Extracted records:
——————

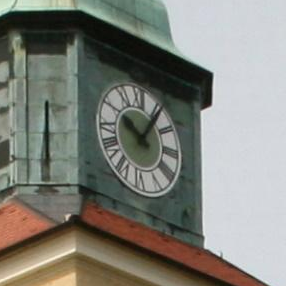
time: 10:05
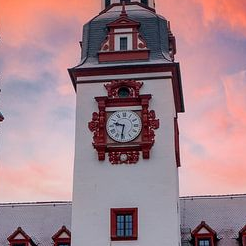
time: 9:32
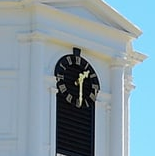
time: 1:29
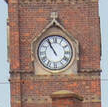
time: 10:55
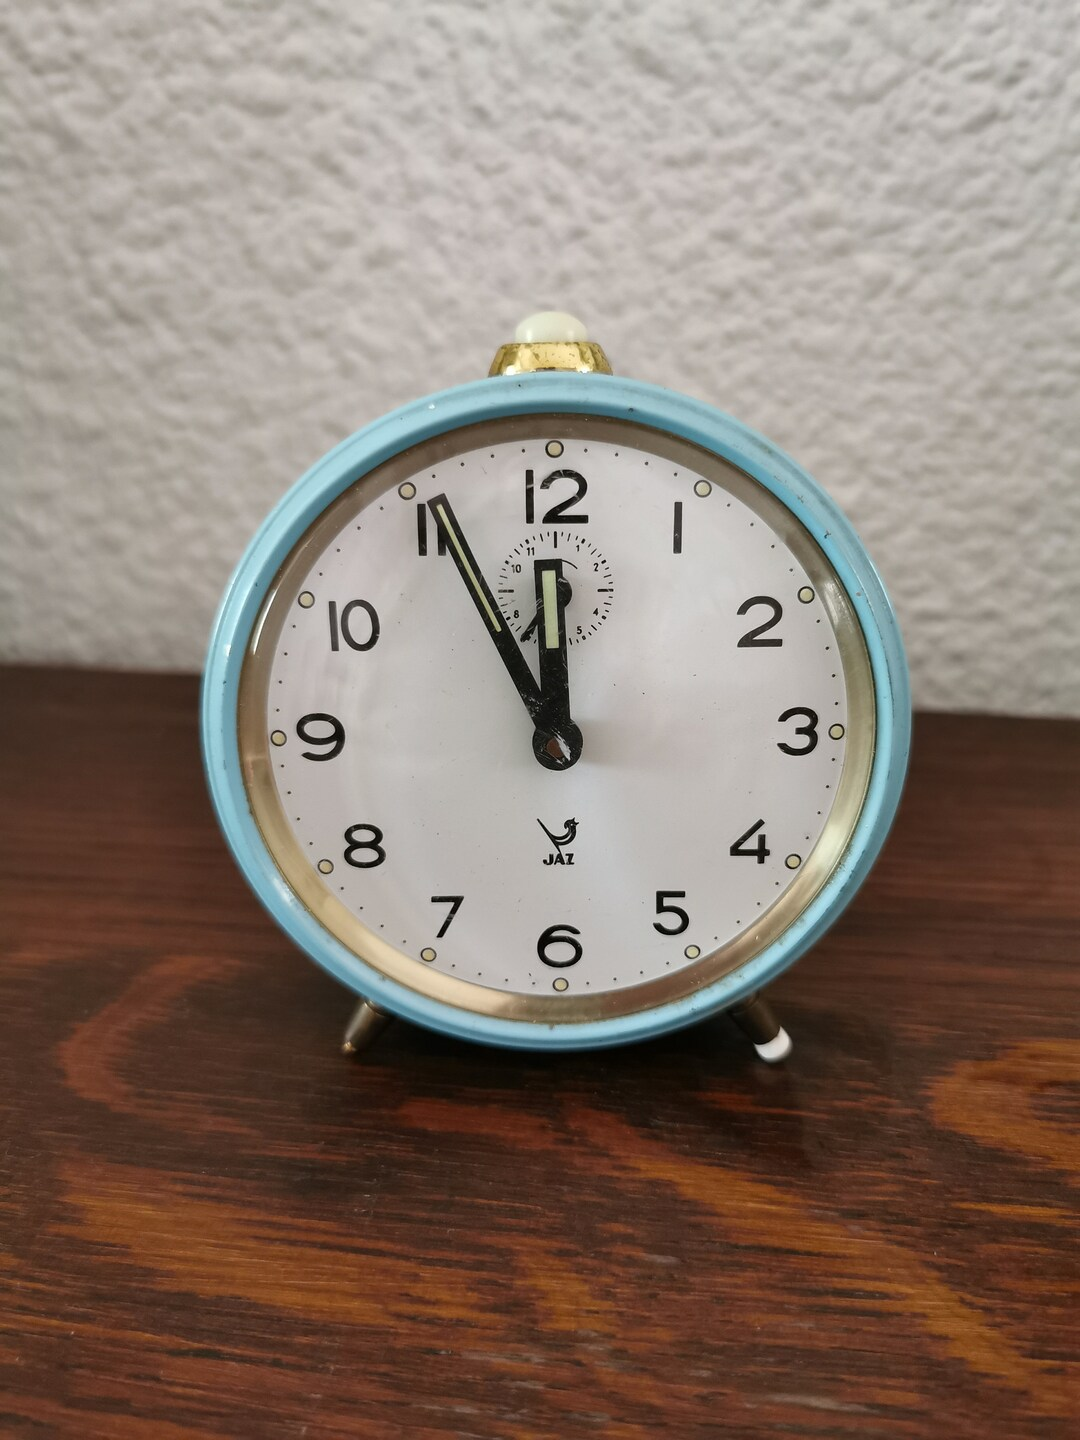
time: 11:55
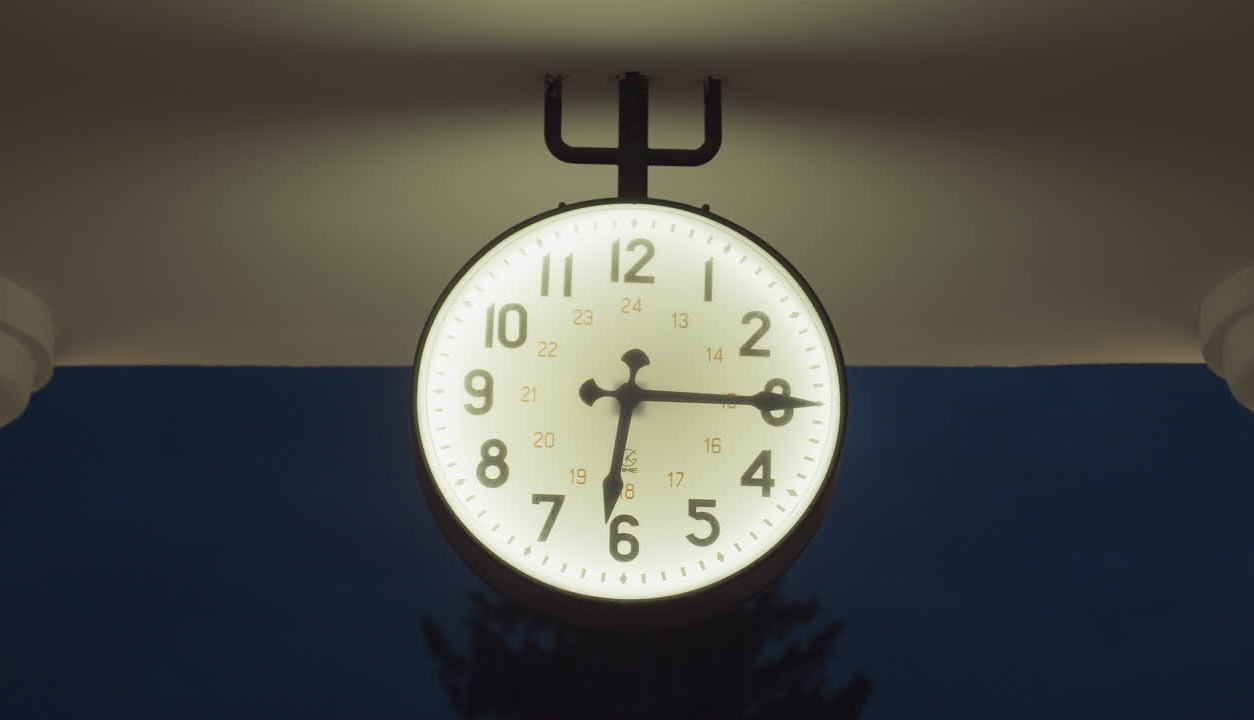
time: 6:15
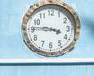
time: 3:46
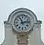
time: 11:12
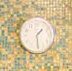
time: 1:28
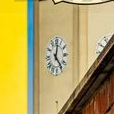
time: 12:23
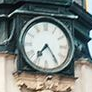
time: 7:24
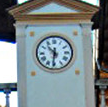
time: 10:31
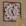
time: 5:02
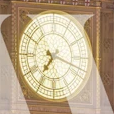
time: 7:18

——————

Rewrite every line from the records above as a numbered list, skipping any blank lines and leaving the pictures out.

WRITTEN REPLY
1. time: 10:05
2. time: 9:32
3. time: 1:29
4. time: 10:55
5. time: 11:55
6. time: 6:15
7. time: 3:46
8. time: 11:12
9. time: 1:28
10. time: 12:23
11. time: 7:24
12. time: 10:31
13. time: 5:02
14. time: 7:18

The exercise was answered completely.